[Document layout detection data]

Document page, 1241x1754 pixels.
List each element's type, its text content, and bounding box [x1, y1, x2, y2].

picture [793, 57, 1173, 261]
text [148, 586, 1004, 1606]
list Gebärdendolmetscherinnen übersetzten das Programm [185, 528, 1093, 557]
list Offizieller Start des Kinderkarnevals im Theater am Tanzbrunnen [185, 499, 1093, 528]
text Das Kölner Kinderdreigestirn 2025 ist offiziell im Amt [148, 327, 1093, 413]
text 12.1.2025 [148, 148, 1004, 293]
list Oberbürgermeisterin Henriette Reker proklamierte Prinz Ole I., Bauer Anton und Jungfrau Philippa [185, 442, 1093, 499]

To do:
The full set of entries must be transcribed exactly.

Expected answer:
Document page, 1241x1754 pixels.
List each element's type, its text content, and bounding box [x1, y1, x2, y2].

picture [793, 57, 1173, 261]
text [148, 586, 1004, 1606]
list Gebärdendolmetscherinnen übersetzten das Programm [185, 528, 1093, 557]
list Offizieller Start des Kinderkarnevals im Theater am Tanzbrunnen [185, 499, 1093, 528]
text Das Kölner Kinderdreigestirn 2025 ist offiziell im Amt [148, 327, 1093, 413]
text 12.1.2025 [148, 148, 1004, 293]
list Oberbürgermeisterin Henriette Reker proklamierte Prinz Ole I., Bauer Anton und Jungfrau Philippa [185, 442, 1093, 499]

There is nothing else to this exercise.